Поп с попадьей многозначительно переглянулись.
– Наша цель не счастье, – брезгливо покосившись на вздорную соседку, проговорил отец Петр. – Наша цель – быть с Богом. Спасаться и этому радоваться, а не наслаждаться, живя во грехе! Мы с матушкой настоятельно вам рекомендуем прекратить всякое общение с этой падшей женщиной. Слышите, всякое общение!
Повисло неловкое молчание. Матушка Нина, плотно сжав губы, в знак одобрения кивала головой, не переставая при этом цепко следить за реакцией гостей. Больно горяч батюшка, как бы не спугнул соседей…
– Пойдем, Мила. – Владимир Петрович неловко встал. Ему было как-то неудобно, совестно и стыдно. Стыдно не за себя. Он впервые видел отца Петра в подобном состоянии и испытывал тяжесть от того, что в общем-то вполне достойный человек, их давний сосед, священник, наконец, так душевно оголился, обнажив те качества, которые нормальный человек стыдиться выставлять наружу.
Возвратившись домой, Владимир Петрович и Родмила Николаевна долго молчали.
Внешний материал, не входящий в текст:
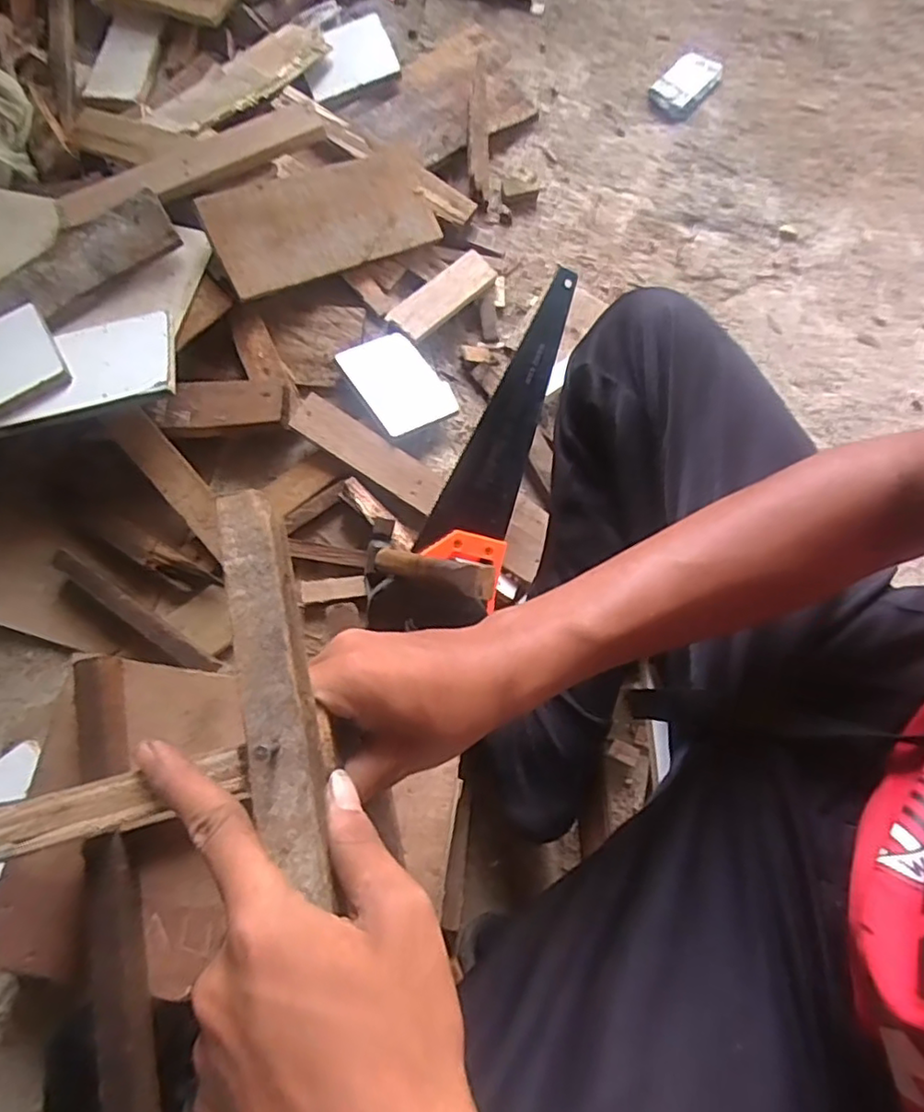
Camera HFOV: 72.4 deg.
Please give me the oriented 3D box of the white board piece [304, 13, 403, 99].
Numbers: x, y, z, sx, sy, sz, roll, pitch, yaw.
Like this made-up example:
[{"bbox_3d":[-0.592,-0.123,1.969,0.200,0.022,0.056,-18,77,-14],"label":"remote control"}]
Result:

– Бред какой-то! – наконец взорвался Владимир Петрович. – Сюрр. Театр абсурда… Бред Кафки! Мила, это с нами сейчас так разговаривали? Это не сон? Еще и проповедь прочитал! Успел ведь на ночь глядя!
– Чего удивляться? – ответила Родмила Николаевна. – Сбрендили совсем на почве своей вседозволенности. Подумаешь, ослушались их! Тоже мне, трагедия! Послушание, послушание – совсем девку замордовали, вот и сбежала!
– Послушание… Через такое послушание можно человеческий облик потерять. Хотя некоторые, судя по всему, его уже потеряли, – Владимир Петрович в сердцах захлопнул распахнувшуюся от сквозняка дверь.
– Остынь, Володя, не трать нервы на эту дурь.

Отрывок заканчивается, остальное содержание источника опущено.